[Column] Politics of Olympics

Posted on : 2021-04-13 17:06 KST Modified on : 2021-04-13 17:06 KST
The Olympics have always been political
Graphic provided by jaewoogy.com
Graphic provided by jaewoogy.com

A debate is already brewing about a boycott of the 2022 Winter Olympics, which will be held in Beijing on Feb. 4, 2022. After a US State Department spokesperson courted controversy with remarks suggesting that the US and its allies would discuss boycotting the Beijing Winter Olympics, the White House press secretary sought to defuse the situation by saying that “we have not discussed, and are not discussing, any joint boycott.”

But while the US government may not be currently discussing the boycott, the embers of the boycott debate continue to glow.

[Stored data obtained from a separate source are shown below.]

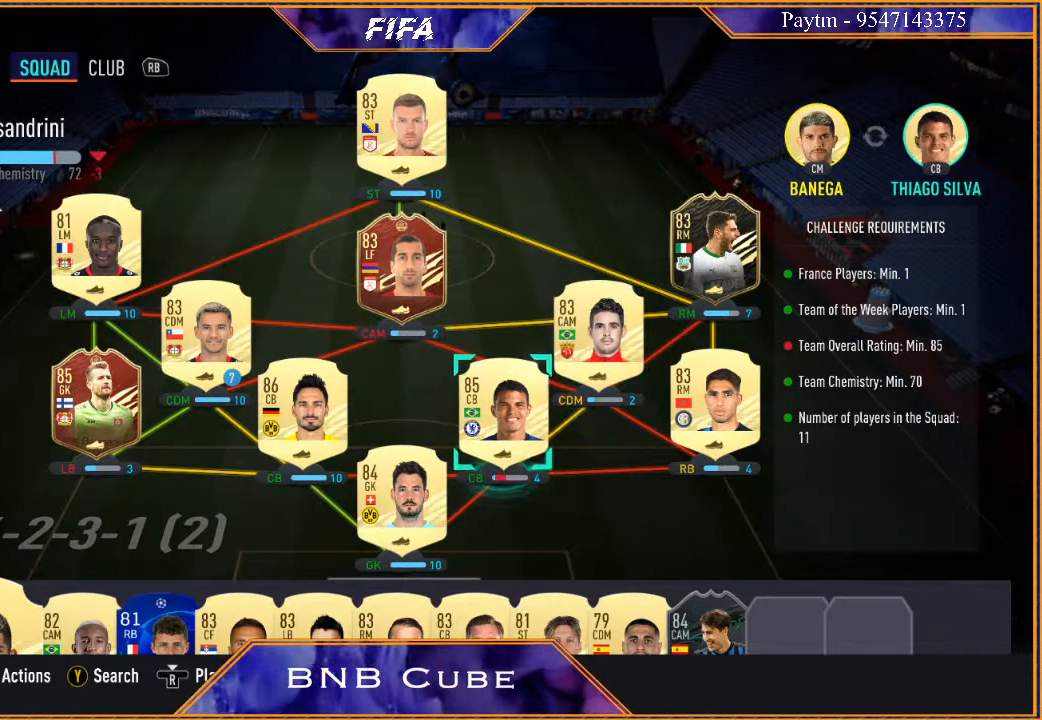
{"buttons": [], "left_stick": "center", "right_stick": "center", "events": [[167, "left_stick", "center"]]}
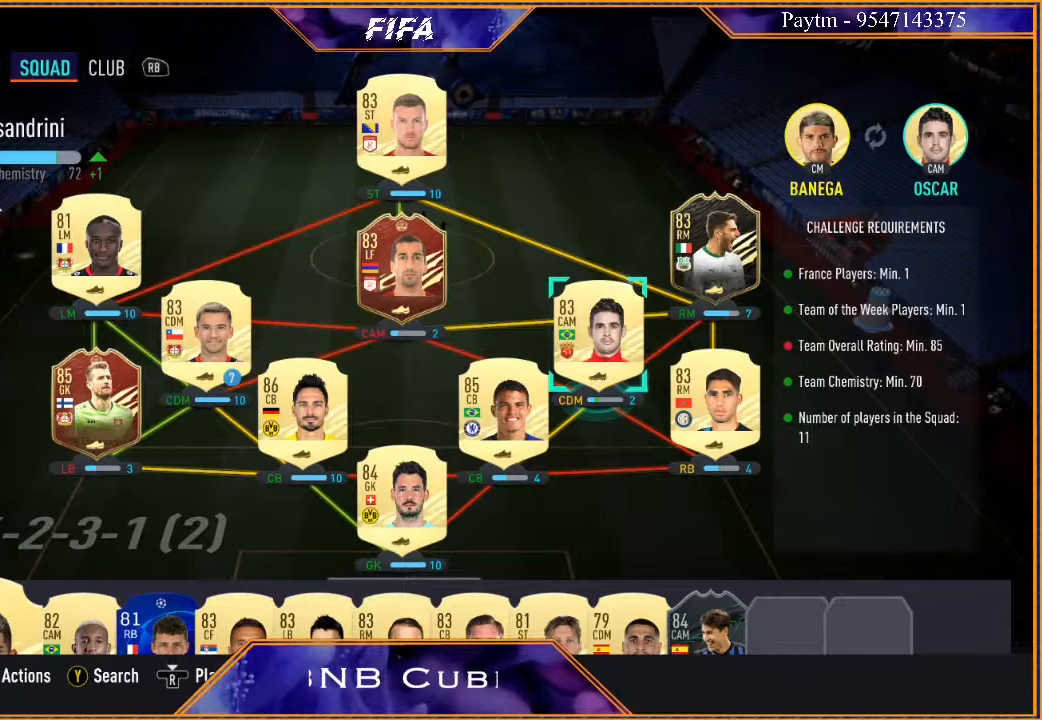
{"buttons": [], "left_stick": "center", "right_stick": "center", "events": [[167, "A", "down"], [333, "A", "up"]]}
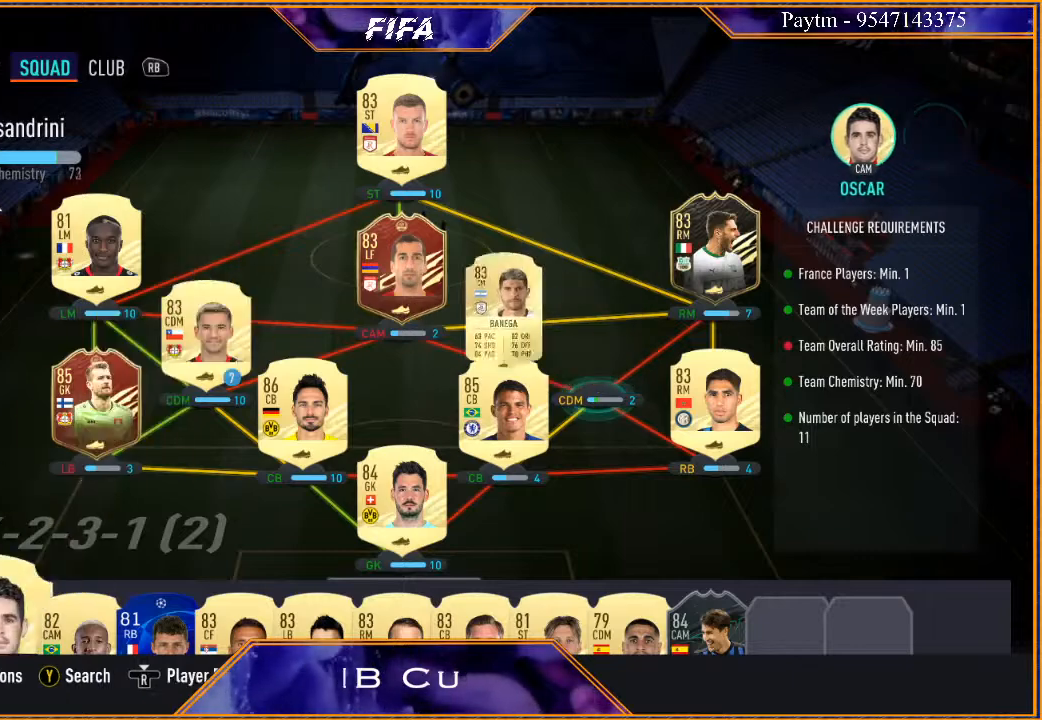
{"buttons": [], "left_stick": "center", "right_stick": "center", "events": []}
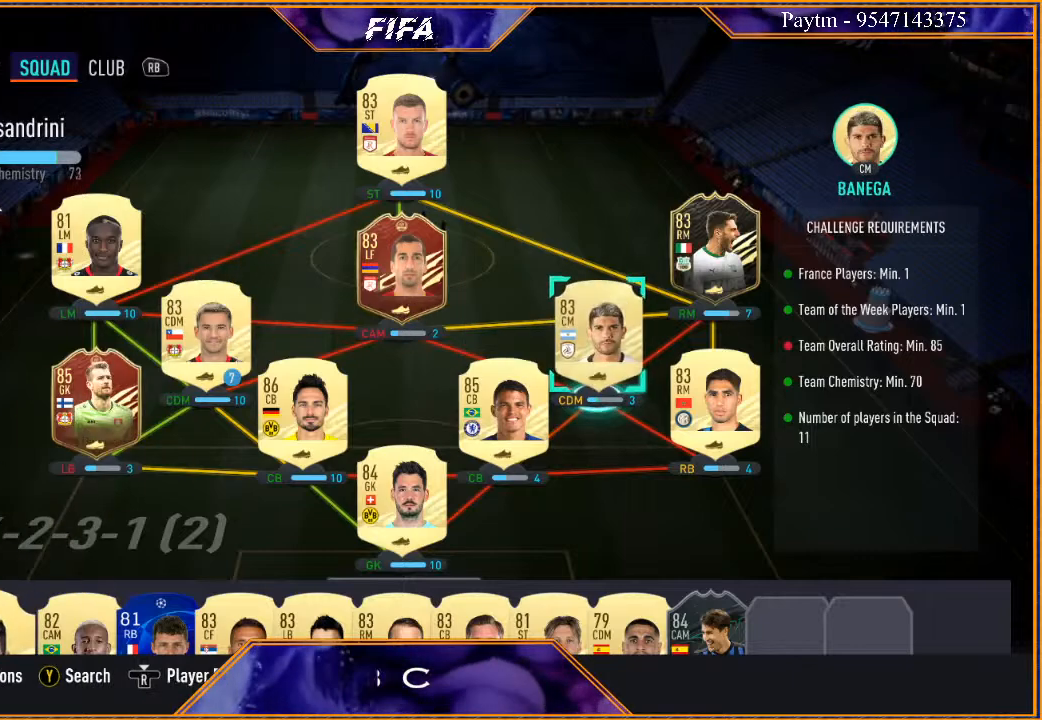
{"buttons": [], "left_stick": "down", "right_stick": "center", "events": [[500, "left_stick", "down"]]}
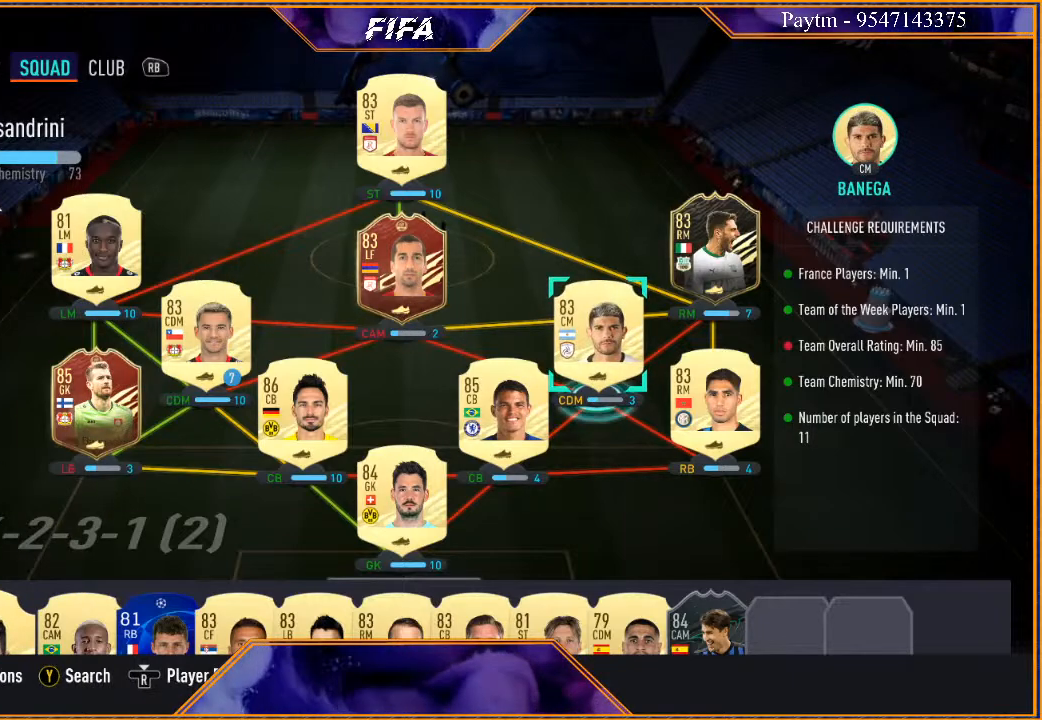
{"buttons": [], "left_stick": "down", "right_stick": "center", "events": [[167, "left_stick", "center"], [233, "left_stick", "down"], [333, "left_stick", "center"], [467, "left_stick", "down"]]}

In February, 180 international human rights organizations published an open letter calling for the boycott of the Beijing Winter Olympics amid growing allegations that the Chinese government is committing human rights violations against the Uighur minority in Xinjiang, sending them to concentration camps for reeducation and subjecting them to slave labor.

Canada’s House of Commons unanimously passed a motion calling for the International Olympic Committee (IOC) to move the Winter Olympics away from Beijing. Meanwhile, some in Europe are arguing against repeating their error of tolerating the Berlin Olympics in 1936, which ended up being a propaganda coup for Germany’s Nazi Party.

The IOC and the US Olympic and Paralympic Committee are opposed to an Olympic boycott, which they describe as an outdated relic of the Cold War era. They have said that athletes shouldn’t be used as “political pawns.”

The US and South Korea were among 66 countries that boycotted the Moscow Olympics in 1980 to protest the Soviet Union’s invasion of Afghanistan in 1979. But Olympic officials pointed out that the boycott did little to resolve the situation in Afghanistan.

More recently, support has been growing for a “partial boycott” or a “diplomatic boycott,” rather than a complete boycott, which would rob athletes of opportunities they’ve worked so hard to gain.

Mitt Romney, former presidential candidate for the Republican Party, argued in an opinion piece in the New York Times last month that American athletes should be allowed to compete in the Olympics, but that senior officials and diplomats from the US government should stay away from the opening and closing ceremonies and American companies should decline to sponsor the games. Romney said that would be a way to “demonstrate our repudiation of China’s abuses [and] hurt the Chinese Communist Party rather than our American athletes.”

Romney’s proposal is reminiscent of the Obama administration’s decision not to send an official government delegation to the 2014 Winter Olympics, held in Sochi, Russia.

While critics of an Olympic boycott say that such a move politicizes sports, the Olympics have always been political. That’s particularly true of the upcoming Beijing Olympics.

This year, Chinese President Xi Jinping will celebrate the 100th anniversary of the establishment of the Chinese Communist Party (CCP); next year, he hopes to highlight the “great rise of the Chinese nation” to the whole world. That’s a prelude to his attempt to embark upon a third term in office, shattering China’s previous limit of two terms at the CCP’s National Congress at the end of 2022.

The success of the Beijing Olympics is critical to Xi holding on to power in China. If Biden or some other senior American official attends the Beijing Winter Olympics, his administration will surely be slammed for legitimizing China’s human rights violations and face major political fallout in the midterm elections scheduled for the end of 2022.

In the end, the US will probably try to organize a “diplomatic boycott” with its allies. That will prompt harsh retaliation from China, which will pressure American allies and corporations seeking to back out of Olympic sponsorship deals.

This is just one more diplomatic challenge for South Korea to deal with.